From the listing below, copy each line that contains the word "canales".

* **Material supplied**:
= = = = = = =

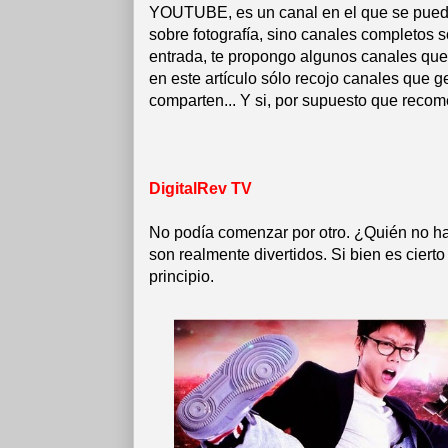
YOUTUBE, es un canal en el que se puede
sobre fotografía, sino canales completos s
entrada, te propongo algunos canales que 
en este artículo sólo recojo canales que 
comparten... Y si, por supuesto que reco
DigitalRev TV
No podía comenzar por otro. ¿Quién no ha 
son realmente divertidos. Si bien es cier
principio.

= = = = = = =

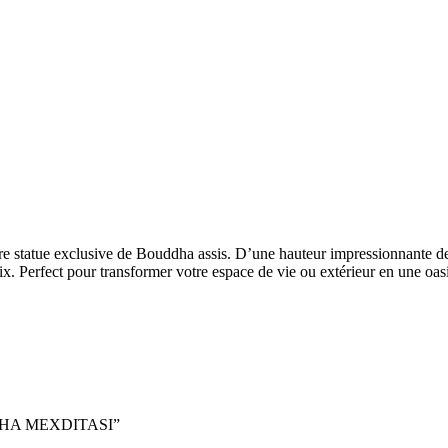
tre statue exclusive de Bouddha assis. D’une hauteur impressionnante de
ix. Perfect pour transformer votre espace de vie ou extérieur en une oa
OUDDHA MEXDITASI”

= = = = = = =

* **Answer to the exercise**:
sobre fotografía, sino canales completos s
entrada, te propongo algunos canales que 
en este artículo sólo recojo canales que 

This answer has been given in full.